My son is 5 and my daughter is 2. Sometimes they compete against each other in little races around the house. My son always wins because he’s bigger. When he crosses the imaginary finish line, he throws his hands up and yells, “I WON!” Then when my daughter glides across the finish line she throws her hands up with equal enthusiasm and yells “I losed!”
She doesn’t know that losing is a bad thing. For her, it’s just as exciting. The first few times she did it I wanted to correct her, “Winning is better.” “No. Don’t be happy that you lost, you want to win.” But I stopped myself. I couldn’t bring myself to do it because I’ve lost enough in my life to know that losing isn’t all bad.
I think back on some things I’ve lost only to realize later the reason I lost it was because it wasn’t meant to be. Losing has helped me clarify what I truly wanted.
I’ve lost things only to realize that if I hadn’t lost that thing I wouldn’t have had the space for something better to come along. Losing has given me insights I wouldn’t have had otherwise. Space I wouldn’t have created for myself.
I wonder about all the time I wasted mourning what I thought I lost. Worried about what I missed. Unhappy about failing at this or that. Only to have a lightbulb moment later, provided by the clarity that only that loss could’ve provided.

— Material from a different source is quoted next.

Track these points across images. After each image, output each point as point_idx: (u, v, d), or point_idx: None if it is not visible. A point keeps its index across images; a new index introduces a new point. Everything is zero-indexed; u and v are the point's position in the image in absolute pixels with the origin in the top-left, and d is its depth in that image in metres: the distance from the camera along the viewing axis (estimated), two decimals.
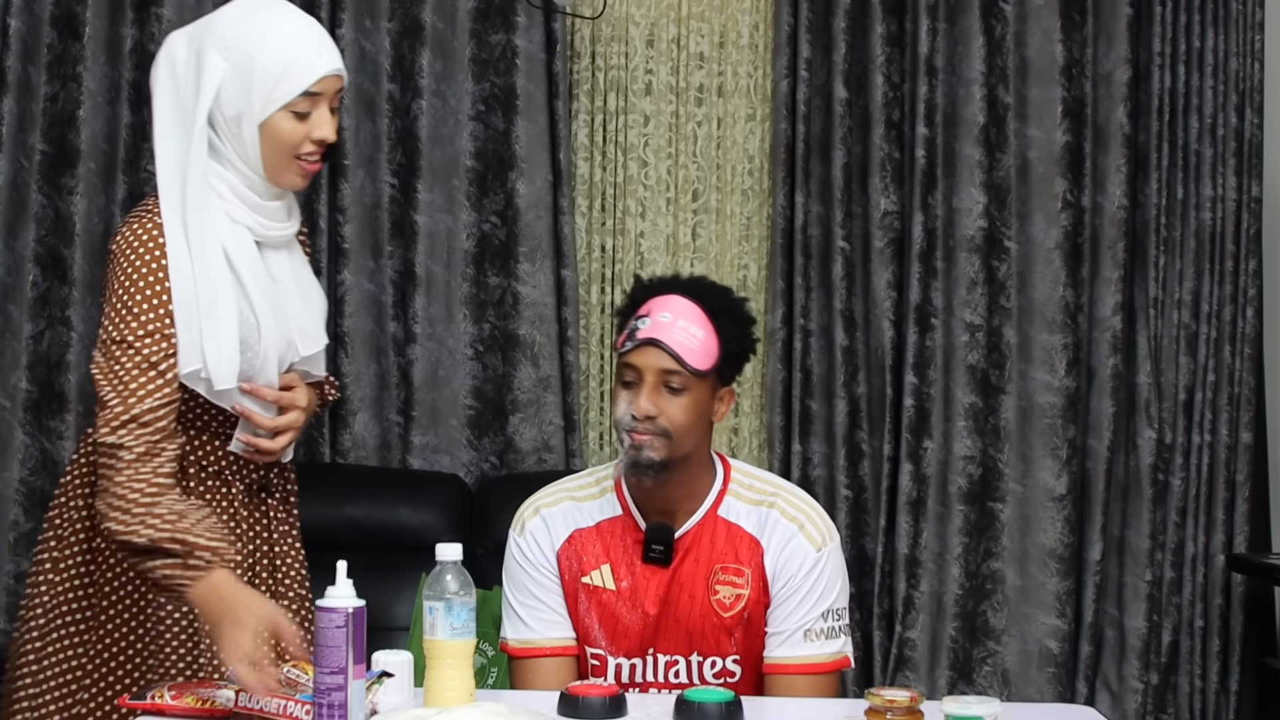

Losing it turns out is sort of magical but the magic of losing is concealed in this idea that it’s bad. Failure is bad. Redirecting is bad. Changing is bad. Closing is bad. Quitting is bad. Losing is bad. What if, instead, we all took my daughter’s approach and celebrated our loses with equal joy and enthusiasm because although the reward isn’t immediately apparent it is there and will appear.